The fashion label Vetements has drawn criticism for making reference to the Hong Kong protests in its latest collection.
Items in its autumn/winter collection feature a blue spray effect which, according to Vetements’ chief executive, Guram Gvasalia, is a reference to the anti-government protests in Hong Kong last year, where police fired water cannon containing blue dye at protesters as an identification technique.
Gvasalia told Vogue Runway the collection was inspired by “the hell we’re all living through”. The incendiary selection featured a T-shirt with the slogan “Gvasalia for Vetements” done in the style of Bernie Sanders’ campaign posters, a full-face black balaclava worn with ripped jeans, and an inverted anarchy symbol drawn on a model’s bare chest and a white dress-shirt printed with the NC-17 film rating logo. Gvasalia said the blue paint splatters were a reference to the Hong Kong police spray.
Diet Prada questioned the label’s use of the effect: “Is Vetements baiting publicity through outrage or is their fashion statement just plain insensitive?” The industry watchdog said the label had created politically inspired collections before, including its SS19 collection inspired by its founders having grown up in Georgia during a civil war, but this was inappropriate because it was not involved in the Hong Kong protests.
“The inclusion as a fashion statement is confusing, the blue ink wasn’t something protesters voluntarily donned, and many are exiled or still serving time for participating in the protests.” Diet Prada readers commented that profits from the sales of the clothes should go to help the cause. One reader said: “It would’ve been a better move to have the profits go to the NGOs supporting the movements and people involved, otherwise it does look like a grab at the ‘aesthetic’ of protest and democracy movements.”

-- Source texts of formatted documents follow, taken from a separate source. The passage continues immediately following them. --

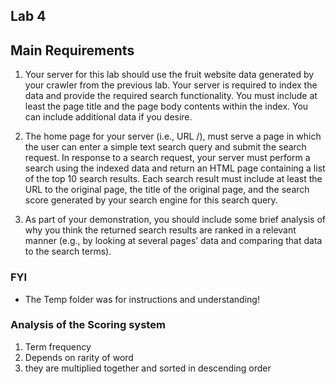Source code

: ## Lab 4

## Main Requirements

1. Your server for this lab should use the fruit website data generated by your crawler from the previous lab. Your server is required to index the data and provide the required search functionality. You must include at least the page title and the page body contents within the index. You can include additional data if you desire.

2. The home page for your server (i.e., URL /), must serve a page in which the user can enter a simple text search query and submit the search request. In response to a search request, your server must perform a search using the indexed data and return an HTML page containing a list of the top 10 search results. Each search result must include at least the URL to the original page, the title of the original page, and the search score generated by your search engine for this search query.

3. As part of your demonstration, you should include some brief analysis of why you think the returned search results are ranked in a relevant manner (e.g., by looking at several pages’ data and comparing that data to the search terms).

### FYI

- The Temp folder was for instructions and understanding!

### Analysis of the Scoring system

1. Term frequency
2. Depends on rarity of word
3. they are multiplied together and sorted in descending order
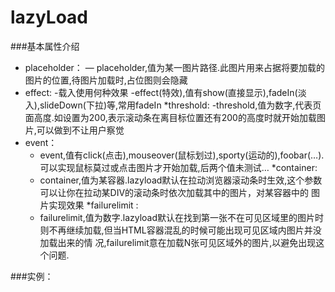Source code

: # lazyLoad
###基本属性介绍
* placeholder：
    — placeholder,值为某一图片路径.此图片用来占据将要加载的图片的位置,待图片加载时,占位图则会隐藏
* effect:
     -载入使用何种效果
     -effect(特效),值有show(直接显示),fadeIn(淡入),slideDown(下拉)等,常用fadeIn
 *threshold:
     -threshold,值为数字,代表页面高度.如设置为200,表示滚动条在离目标位置还有200的高度时就开始加载图片,可以做到不让用户察觉
* event：
    - event,值有click(点击),mouseover(鼠标划过),sporty(运动的),foobar(…).可以实现鼠标莫过或点击图片才开始加载,后两个值未测试…
 *container:     
    - container,值为某容器.lazyload默认在拉动浏览器滚动条时生效,这个参数可以让你在拉动某DIV的滚动条时依次加载其中的图片，对某容器中的 图片实现效果
 *failurelimit :
    - failurelimit,值为数字.lazyload默认在找到第一张不在可见区域里的图片时则不再继续加载,但当HTML容器混乱的时候可能出现可见区域内图片并没加载出来的情        况,failurelimit意在加载N张可见区域外的图片,以避免出现这个问题.

###实例：

*<script>
    $(function(){
        $("img.lazy").lazyload({
            placeholder: "image/22.jpg", 
            effect: "fadeIn",
            threshold: 50, 
            event: 'click',
            container: $("#container"),   
            failurelimit : 10 
        });
    });
</script>*

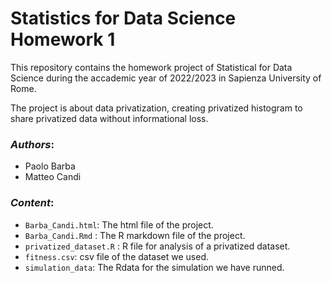# Statistics for Data Science Homework 1

This repository contains the homework project of Statistical for Data Science during the accademic year of 2022/2023 in Sapienza University of Rome.

The project is about data privatization, creating privatized histogram to share privatized data without informational loss.

### *Authors*:
* Paolo Barba
* Matteo Candi

### *Content*:


* `Barba_Candi.html`: The html file of the project.
* `Barba_Candi.Rmd` : The R markdown file of the project.
* `privatized_dataset.R` : R file for analysis of a privatized dataset.
* `fitness.csv`: csv file of the dataset we used.
* `simulation_data`: The Rdata for the simulation we have runned.

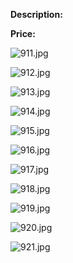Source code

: **Description:**

**Price:**

![911.jpg](../images/911.jpg)

![912.jpg](../images/912.jpg)

![913.jpg](../images/913.jpg)

![914.jpg](../images/914.jpg)

![915.jpg](../images/915.jpg)

![916.jpg](../images/916.jpg)

![917.jpg](../images/917.jpg)

![918.jpg](../images/918.jpg)

![919.jpg](../images/919.jpg)

![920.jpg](../images/920.jpg)

![921.jpg](../images/921.jpg)
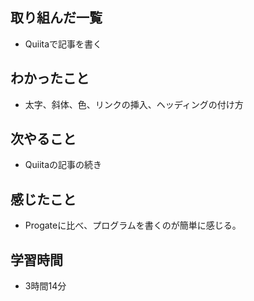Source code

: ## 取り組んだ一覧
- Quiitaで記事を書く
## わかったこと
- 太字、斜体、色、リンクの挿入、ヘッディングの付け方
## 次やること
- Quiitaの記事の続き
## 感じたこと
- Progateに比べ、プログラムを書くのが簡単に感じる。
## 学習時間
- 3時間14分
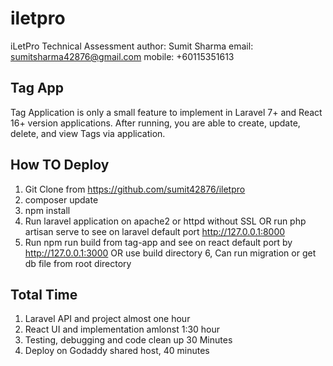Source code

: # iletpro
iLetPro Technical Assessment
author: Sumit Sharma
email: sumitsharma42876@gmail.com
mobile: +60115351613

## Tag App
Tag Application is only a small feature to implement in Laravel 7+ and React 16+ version applications.
After running, you are able to create, update, delete, and view Tags via application.

## How TO Deploy
1. Git Clone from https://github.com/sumit42876/iletpro
2. composer update
3. npm install
4. Run laravel application on apache2 or httpd without SSL OR run php artisan serve to see on laravel default port http://127.0.0.1:8000
5. Run npm run build from tag-app and see on react default port by http://127.0.0.1:3000 OR use build directory
6, Can run migration or get db file from root directory

## Total Time
1. Laravel API and project almost one hour
2. React UI and implementation amlonst 1:30 hour
3. Testing, debugging  and code clean up 30 Minutes
4. Deploy on Godaddy shared host, 40 minutes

The industry publication Business of Fashion said consumers in mainland China would not take kindly to the reference as “any perceived support of democracy activists is likely to be denounced as being [anti-Chinese]”.
The Vetements’ collective became famous for its seductive co-opting of subcultures and anti-glamour stance using oversize hoodies and subversive use of pop culture and slogans, most infamously its adoption of the DHL delivery company logo on a high fashion T-shirt. Its anti-establishment aesthetic is well known but many are questioning whether its current collection provides mere shock value without substance.
Vetements’ original creative director, Demna Gvasalia, who is also Guram’s brother and the creative director of Balenciaga, left the company in 2019, announcing: “I feel that I have accomplished my mission of a conceptualist and design innovator.”
The Guardian has asked Vetements for comment.